_DATA_.
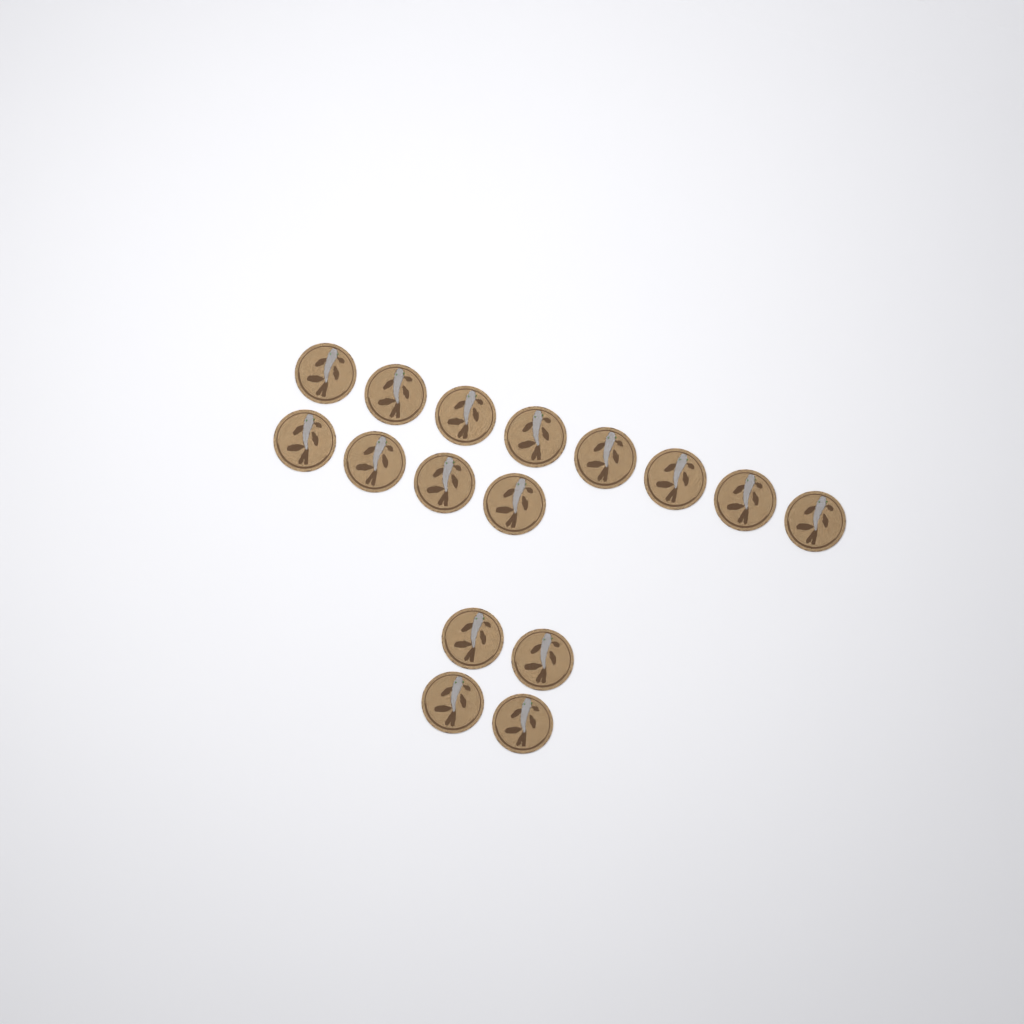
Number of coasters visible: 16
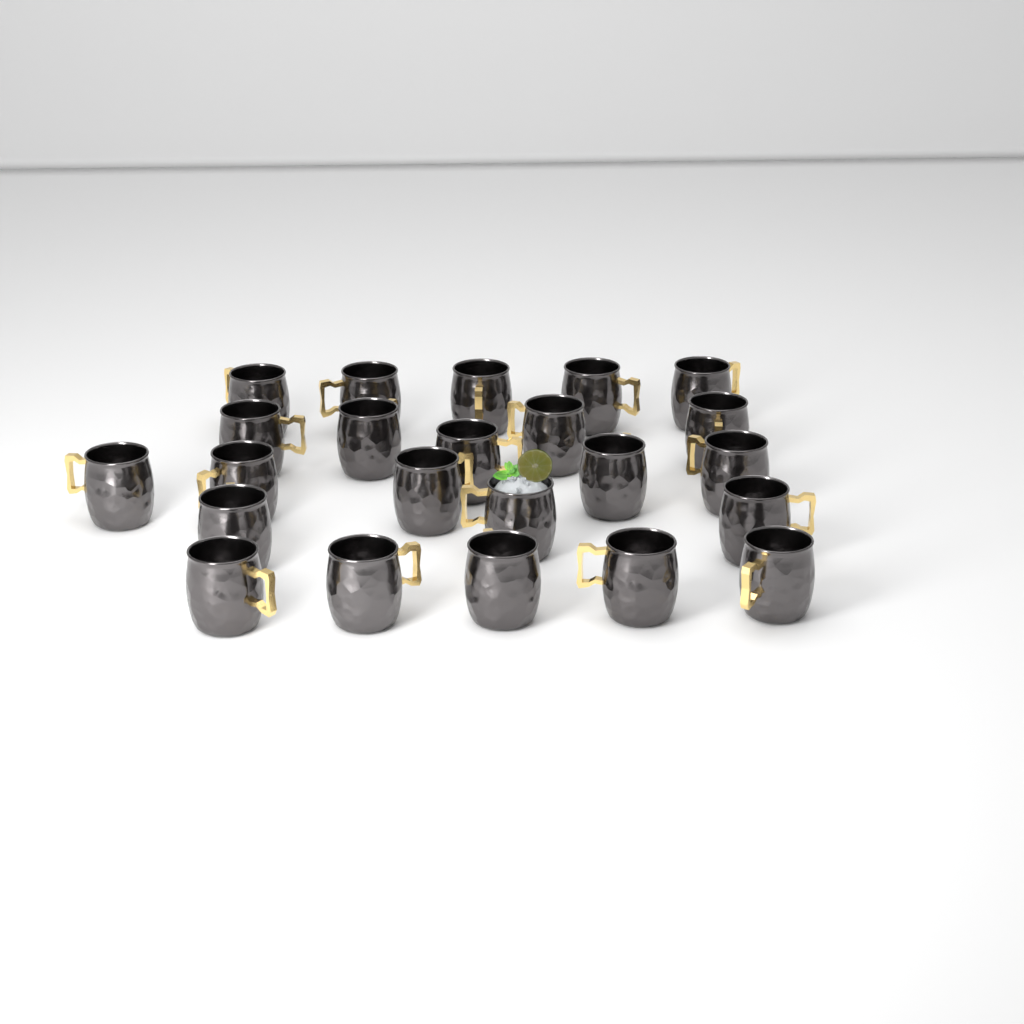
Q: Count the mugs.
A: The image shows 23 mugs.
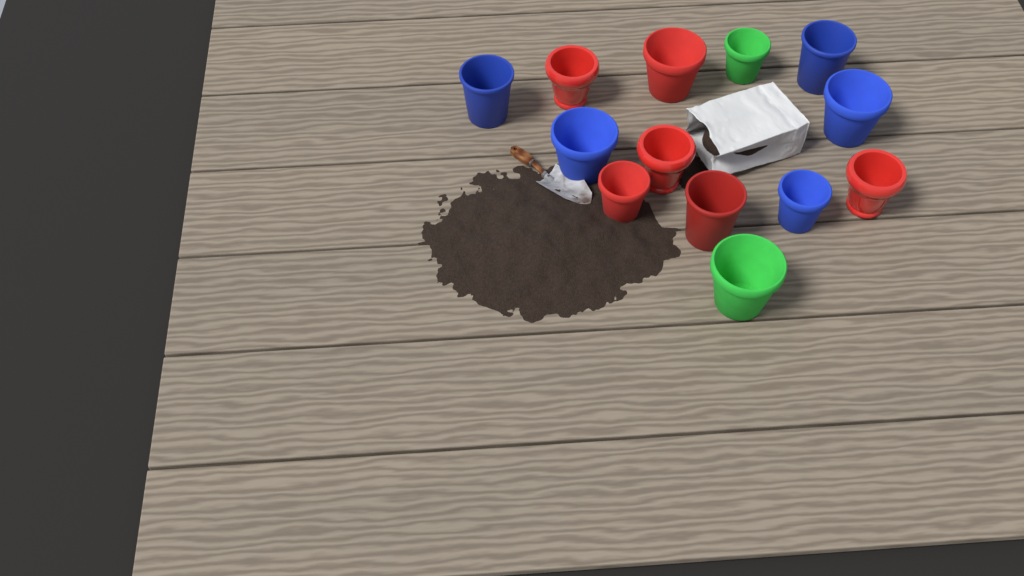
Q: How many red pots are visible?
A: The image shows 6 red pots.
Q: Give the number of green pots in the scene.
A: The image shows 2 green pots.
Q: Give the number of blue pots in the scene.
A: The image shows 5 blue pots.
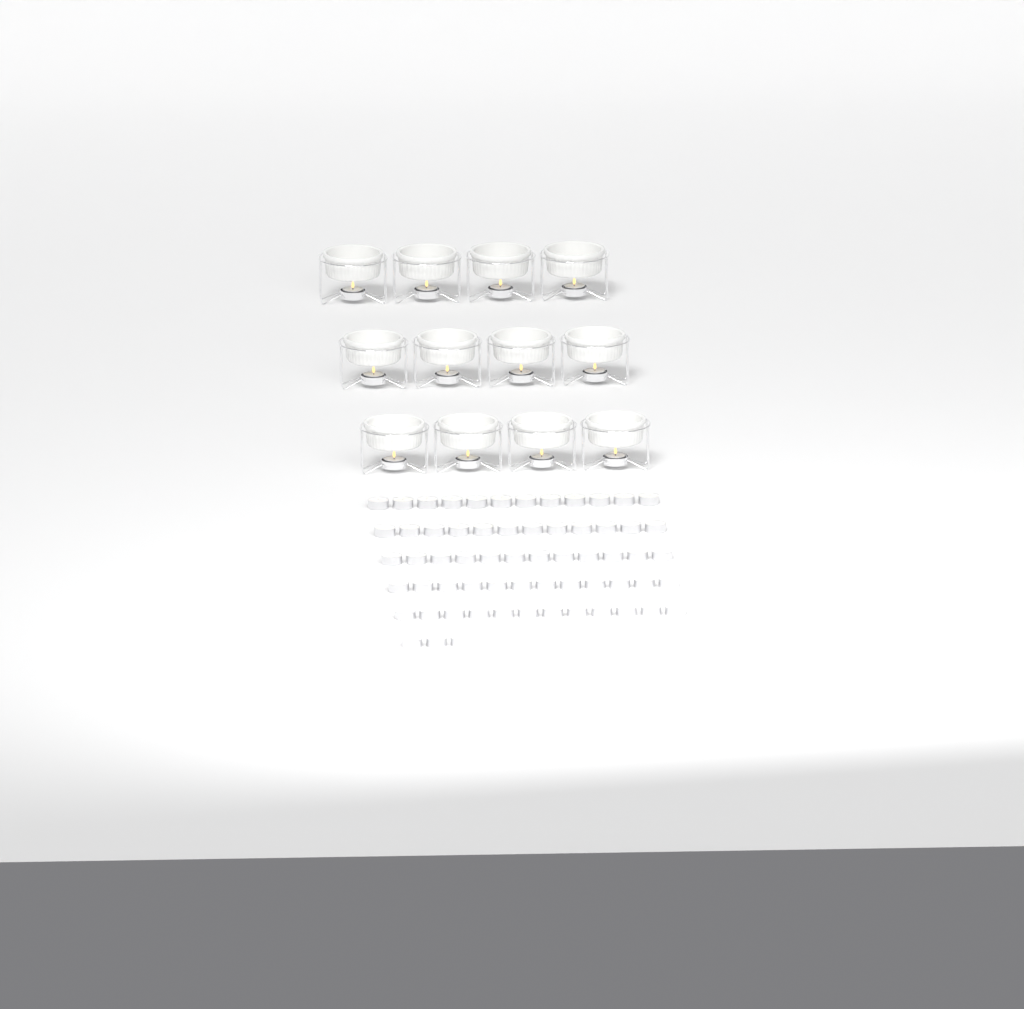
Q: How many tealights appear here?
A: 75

...

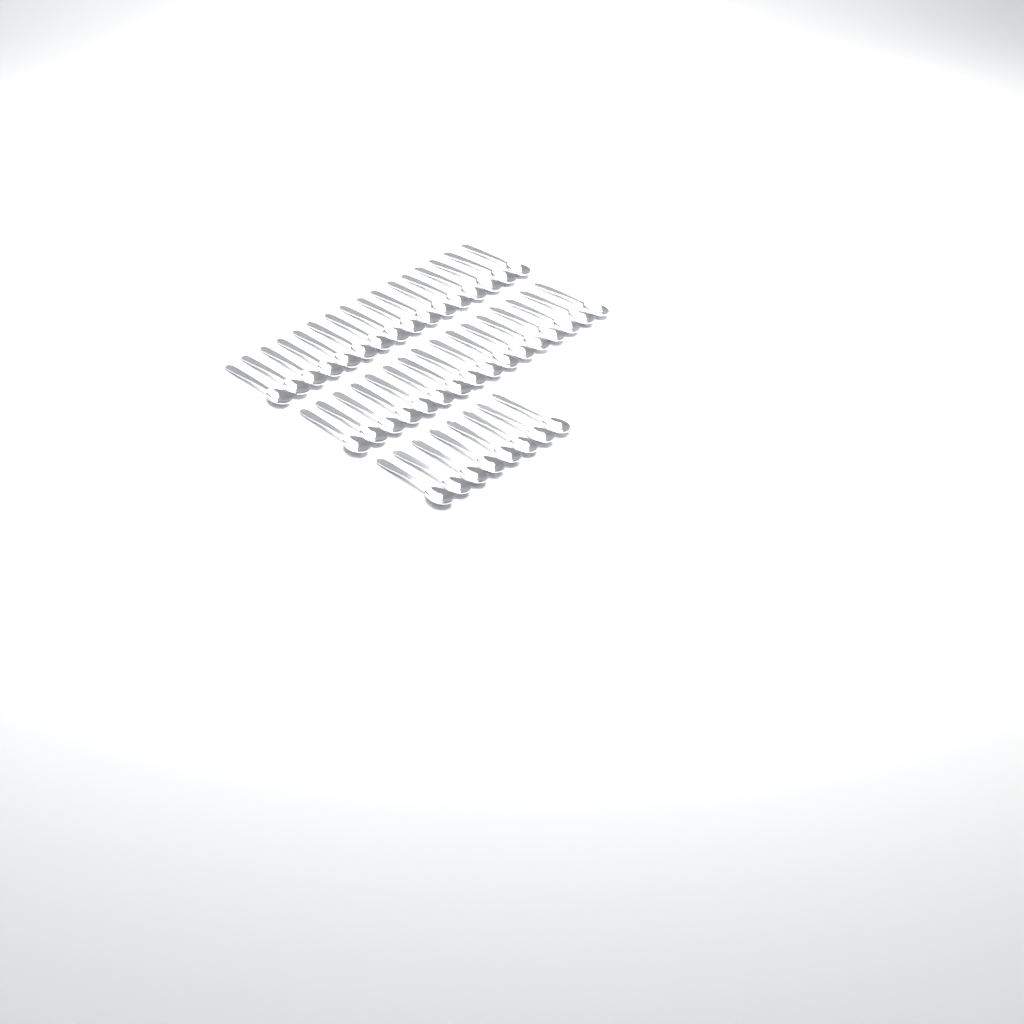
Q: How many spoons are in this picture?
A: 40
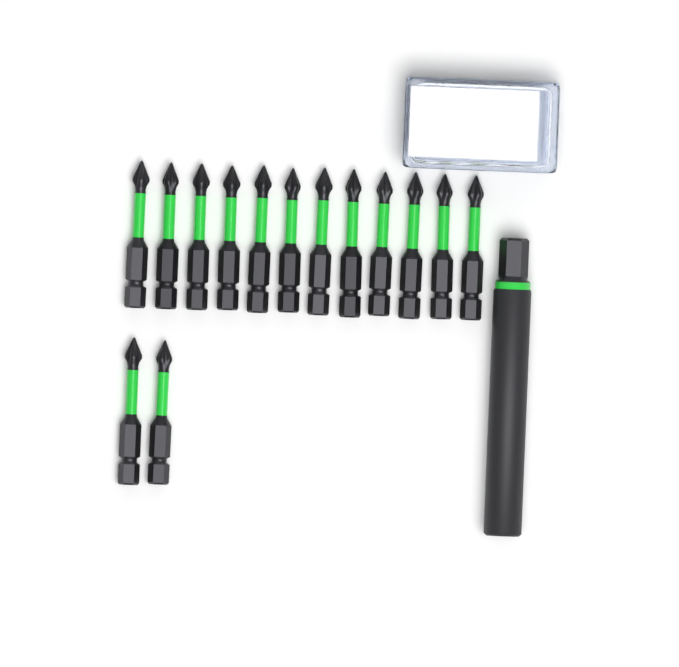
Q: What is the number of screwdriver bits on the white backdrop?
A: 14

_EXERCISE DESCRIPTION_.
Find each line of the listing that contains the word "many" and copy those lines out in full.

_FINAL RESULT_.
Q: How many red pots are visible?
Q: How many tealights appear here?
Q: How many spoons are in this picture?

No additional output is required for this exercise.